→ Exercise directions: Can you output every line of the listing below as a numbered list, skipping any blank lines?

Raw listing

►

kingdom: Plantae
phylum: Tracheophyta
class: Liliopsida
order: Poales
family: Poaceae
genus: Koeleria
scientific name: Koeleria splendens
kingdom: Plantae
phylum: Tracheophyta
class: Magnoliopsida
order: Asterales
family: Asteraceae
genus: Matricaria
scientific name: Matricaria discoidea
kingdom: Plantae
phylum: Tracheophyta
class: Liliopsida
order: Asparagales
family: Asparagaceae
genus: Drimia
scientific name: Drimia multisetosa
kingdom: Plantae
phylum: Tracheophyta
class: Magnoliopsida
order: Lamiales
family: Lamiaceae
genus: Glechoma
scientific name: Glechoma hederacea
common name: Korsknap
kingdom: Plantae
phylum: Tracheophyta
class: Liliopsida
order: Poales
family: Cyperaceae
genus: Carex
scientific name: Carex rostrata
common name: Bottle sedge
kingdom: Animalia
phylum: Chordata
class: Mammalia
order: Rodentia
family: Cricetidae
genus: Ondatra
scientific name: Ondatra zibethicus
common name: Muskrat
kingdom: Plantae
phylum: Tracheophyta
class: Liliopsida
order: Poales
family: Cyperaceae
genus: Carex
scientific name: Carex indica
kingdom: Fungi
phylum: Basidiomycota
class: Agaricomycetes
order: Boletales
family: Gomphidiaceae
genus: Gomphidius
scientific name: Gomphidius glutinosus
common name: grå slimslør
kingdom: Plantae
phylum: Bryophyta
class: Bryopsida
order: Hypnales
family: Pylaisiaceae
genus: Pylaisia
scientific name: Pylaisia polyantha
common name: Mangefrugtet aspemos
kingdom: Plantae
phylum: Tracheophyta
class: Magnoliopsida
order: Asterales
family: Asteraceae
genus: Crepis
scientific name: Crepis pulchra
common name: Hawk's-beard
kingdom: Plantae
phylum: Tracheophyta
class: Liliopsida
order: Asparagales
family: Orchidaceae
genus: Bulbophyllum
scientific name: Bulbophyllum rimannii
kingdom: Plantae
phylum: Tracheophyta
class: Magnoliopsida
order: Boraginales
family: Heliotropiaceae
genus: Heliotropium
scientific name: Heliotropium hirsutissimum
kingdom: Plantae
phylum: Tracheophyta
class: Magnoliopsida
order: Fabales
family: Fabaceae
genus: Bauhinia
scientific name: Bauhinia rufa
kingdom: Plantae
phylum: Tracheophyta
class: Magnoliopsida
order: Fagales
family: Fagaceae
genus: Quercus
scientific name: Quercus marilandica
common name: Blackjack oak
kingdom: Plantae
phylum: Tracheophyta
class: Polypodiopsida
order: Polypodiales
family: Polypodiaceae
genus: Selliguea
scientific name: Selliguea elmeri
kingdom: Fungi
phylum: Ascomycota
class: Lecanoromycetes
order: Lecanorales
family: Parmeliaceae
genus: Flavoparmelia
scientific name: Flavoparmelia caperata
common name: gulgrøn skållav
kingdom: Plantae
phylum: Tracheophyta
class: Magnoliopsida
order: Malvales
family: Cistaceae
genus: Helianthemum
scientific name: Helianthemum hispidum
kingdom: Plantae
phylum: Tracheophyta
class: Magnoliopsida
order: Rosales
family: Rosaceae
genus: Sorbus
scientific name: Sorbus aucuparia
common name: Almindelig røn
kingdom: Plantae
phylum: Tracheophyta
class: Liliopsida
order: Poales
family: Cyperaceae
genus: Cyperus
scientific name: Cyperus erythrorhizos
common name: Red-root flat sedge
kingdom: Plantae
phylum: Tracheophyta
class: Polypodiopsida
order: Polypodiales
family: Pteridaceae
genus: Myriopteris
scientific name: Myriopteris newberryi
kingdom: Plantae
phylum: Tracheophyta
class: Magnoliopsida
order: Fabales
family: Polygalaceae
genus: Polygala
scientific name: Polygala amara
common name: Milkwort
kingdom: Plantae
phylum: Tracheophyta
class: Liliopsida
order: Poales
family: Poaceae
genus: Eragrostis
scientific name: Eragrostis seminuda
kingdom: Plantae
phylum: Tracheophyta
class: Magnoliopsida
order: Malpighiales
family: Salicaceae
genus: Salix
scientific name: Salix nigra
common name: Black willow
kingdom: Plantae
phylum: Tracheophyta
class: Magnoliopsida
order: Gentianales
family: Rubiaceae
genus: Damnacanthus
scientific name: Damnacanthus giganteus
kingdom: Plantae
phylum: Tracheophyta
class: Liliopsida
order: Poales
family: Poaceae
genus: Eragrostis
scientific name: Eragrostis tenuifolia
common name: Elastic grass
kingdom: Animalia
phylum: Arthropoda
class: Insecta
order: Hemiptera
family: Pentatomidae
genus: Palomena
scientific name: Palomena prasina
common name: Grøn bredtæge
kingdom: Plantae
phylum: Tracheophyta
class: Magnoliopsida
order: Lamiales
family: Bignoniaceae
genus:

◄

→ Written response:
1. kingdom: Plantae
2. phylum: Tracheophyta
3. class: Liliopsida
4. order: Poales
5. family: Poaceae
6. genus: Koeleria
7. scientific name: Koeleria splendens
8. kingdom: Plantae
9. phylum: Tracheophyta
10. class: Magnoliopsida
11. order: Asterales
12. family: Asteraceae
13. genus: Matricaria
14. scientific name: Matricaria discoidea
15. kingdom: Plantae
16. phylum: Tracheophyta
17. class: Liliopsida
18. order: Asparagales
19. family: Asparagaceae
20. genus: Drimia
21. scientific name: Drimia multisetosa
22. kingdom: Plantae
23. phylum: Tracheophyta
24. class: Magnoliopsida
25. order: Lamiales
26. family: Lamiaceae
27. genus: Glechoma
28. scientific name: Glechoma hederacea
29. common name: Korsknap
30. kingdom: Plantae
31. phylum: Tracheophyta
32. class: Liliopsida
33. order: Poales
34. family: Cyperaceae
35. genus: Carex
36. scientific name: Carex rostrata
37. common name: Bottle sedge
38. kingdom: Animalia
39. phylum: Chordata
40. class: Mammalia
41. order: Rodentia
42. family: Cricetidae
43. genus: Ondatra
44. scientific name: Ondatra zibethicus
45. common name: Muskrat
46. kingdom: Plantae
47. phylum: Tracheophyta
48. class: Liliopsida
49. order: Poales
50. family: Cyperaceae
51. genus: Carex
52. scientific name: Carex indica
53. kingdom: Fungi
54. phylum: Basidiomycota
55. class: Agaricomycetes
56. order: Boletales
57. family: Gomphidiaceae
58. genus: Gomphidius
59. scientific name: Gomphidius glutinosus
60. common name: grå slimslør
61. kingdom: Plantae
62. phylum: Bryophyta
63. class: Bryopsida
64. order: Hypnales
65. family: Pylaisiaceae
66. genus: Pylaisia
67. scientific name: Pylaisia polyantha
68. common name: Mangefrugtet aspemos
69. kingdom: Plantae
70. phylum: Tracheophyta
71. class: Magnoliopsida
72. order: Asterales
73. family: Asteraceae
74. genus: Crepis
75. scientific name: Crepis pulchra
76. common name: Hawk's-beard
77. kingdom: Plantae
78. phylum: Tracheophyta
79. class: Liliopsida
80. order: Asparagales
81. family: Orchidaceae
82. genus: Bulbophyllum
83. scientific name: Bulbophyllum rimannii
84. kingdom: Plantae
85. phylum: Tracheophyta
86. class: Magnoliopsida
87. order: Boraginales
88. family: Heliotropiaceae
89. genus: Heliotropium
90. scientific name: Heliotropium hirsutissimum
91. kingdom: Plantae
92. phylum: Tracheophyta
93. class: Magnoliopsida
94. order: Fabales
95. family: Fabaceae
96. genus: Bauhinia
97. scientific name: Bauhinia rufa
98. kingdom: Plantae
99. phylum: Tracheophyta
100. class: Magnoliopsida
101. order: Fagales
102. family: Fagaceae
103. genus: Quercus
104. scientific name: Quercus marilandica
105. common name: Blackjack oak
106. kingdom: Plantae
107. phylum: Tracheophyta
108. class: Polypodiopsida
109. order: Polypodiales
110. family: Polypodiaceae
111. genus: Selliguea
112. scientific name: Selliguea elmeri
113. kingdom: Fungi
114. phylum: Ascomycota
115. class: Lecanoromycetes
116. order: Lecanorales
117. family: Parmeliaceae
118. genus: Flavoparmelia
119. scientific name: Flavoparmelia caperata
120. common name: gulgrøn skållav
121. kingdom: Plantae
122. phylum: Tracheophyta
123. class: Magnoliopsida
124. order: Malvales
125. family: Cistaceae
126. genus: Helianthemum
127. scientific name: Helianthemum hispidum
128. kingdom: Plantae
129. phylum: Tracheophyta
130. class: Magnoliopsida
131. order: Rosales
132. family: Rosaceae
133. genus: Sorbus
134. scientific name: Sorbus aucuparia
135. common name: Almindelig røn
136. kingdom: Plantae
137. phylum: Tracheophyta
138. class: Liliopsida
139. order: Poales
140. family: Cyperaceae
141. genus: Cyperus
142. scientific name: Cyperus erythrorhizos
143. common name: Red-root flat sedge
144. kingdom: Plantae
145. phylum: Tracheophyta
146. class: Polypodiopsida
147. order: Polypodiales
148. family: Pteridaceae
149. genus: Myriopteris
150. scientific name: Myriopteris newberryi
151. kingdom: Plantae
152. phylum: Tracheophyta
153. class: Magnoliopsida
154. order: Fabales
155. family: Polygalaceae
156. genus: Polygala
157. scientific name: Polygala amara
158. common name: Milkwort
159. kingdom: Plantae
160. phylum: Tracheophyta
161. class: Liliopsida
162. order: Poales
163. family: Poaceae
164. genus: Eragrostis
165. scientific name: Eragrostis seminuda
166. kingdom: Plantae
167. phylum: Tracheophyta
168. class: Magnoliopsida
169. order: Malpighiales
170. family: Salicaceae
171. genus: Salix
172. scientific name: Salix nigra
173. common name: Black willow
174. kingdom: Plantae
175. phylum: Tracheophyta
176. class: Magnoliopsida
177. order: Gentianales
178. family: Rubiaceae
179. genus: Damnacanthus
180. scientific name: Damnacanthus giganteus
181. kingdom: Plantae
182. phylum: Tracheophyta
183. class: Liliopsida
184. order: Poales
185. family: Poaceae
186. genus: Eragrostis
187. scientific name: Eragrostis tenuifolia
188. common name: Elastic grass
189. kingdom: Animalia
190. phylum: Arthropoda
191. class: Insecta
192. order: Hemiptera
193. family: Pentatomidae
194. genus: Palomena
195. scientific name: Palomena prasina
196. common name: Grøn bredtæge
197. kingdom: Plantae
198. phylum: Tracheophyta
199. class: Magnoliopsida
200. order: Lamiales
201. family: Bignoniaceae
202. genus:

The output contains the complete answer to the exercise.